Steven Spielberg: Netflix & SVOD Films Should Not Compete for Oscars
Steven Spielberg does not want Netflix/Hulu/Amazon/Etc. to sit at the film table. They can sit over in the "TV movie" corner.
Do you agree, disagree, have exceptions?
Spielberg is a film legend whose words still carry tremendous weight, and it's hardly a surprise that he's taking a traditional line on what makes a movie a movie.
Spielberg just had a great talk with ITV News, calling Netflix and other streaming/video on demand services a direct threat to the cinematic experience. (He'll be happy to hear that Cannes just banned Netflix films from competition. More on that below.)
Spielberg compared the "challenge" of streaming content like Netflix to the same challenge television first posed on cinema in the 1950s. The difference today, Spielberg said, is studios would rather just create "branded, tentpole guaranteed box office hits" from their own inventory of hits "than take chances on smaller films." And those smaller films that studios used to routinely make are going to Amazon, Hulu, Netflix, and company.
"And by the way, the television is greater today than it's ever been in the history of television. ... television is really thriving with quality and art. But it poses a clear and present danger to film-goers."

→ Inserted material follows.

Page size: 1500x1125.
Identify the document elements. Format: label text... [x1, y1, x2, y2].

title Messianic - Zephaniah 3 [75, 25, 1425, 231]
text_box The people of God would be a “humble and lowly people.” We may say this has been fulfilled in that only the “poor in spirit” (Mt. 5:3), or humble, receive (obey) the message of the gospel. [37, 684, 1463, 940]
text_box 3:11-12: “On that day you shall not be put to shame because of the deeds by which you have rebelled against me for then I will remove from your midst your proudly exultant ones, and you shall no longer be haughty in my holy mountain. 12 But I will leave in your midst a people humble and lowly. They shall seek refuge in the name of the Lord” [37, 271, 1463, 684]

Fewer filmmakers are going to struggle to raise money or compete in Sundance, etc., Spielberg added, and more will just let the SVOD businesses finance their films -- maybe with the promise of a one-week theatrical window for token qualification as a movie.
The Oscar-winning director -- whose film "The Post" was nominated for Best Picture at the 2017 Academy Awards -- was asked if he thinks those films should be considered for Oscars.
"Once you commit to a television format, you're a TV movie. You certainly, if it's a good show, deserve an Emmy, but not an Oscar. I don't believe films that are just given token qualifications in a couple of theaters for less than a week should qualify for the Academy Award nomination."
On a related note that Spielberg will enjoy, it was just announced that the Cannes Film Festival has banned Netflix from submitting films for competition. Netflix can still show films out of competition, but past competitors like "Okja" and "The Meyerowitz Stories" would be shut out.
Cannes head Theirry Fremaux explained the decision (via Vulture):
"Last year, when we selected these two films, I thought I could convince Netflix to release them in cinemas. I was presumptuous, they refused."
So Cannes changed its rules to require all competing films to have a theatrical release in France.
"The history of cinema and the history of the internet are two different things."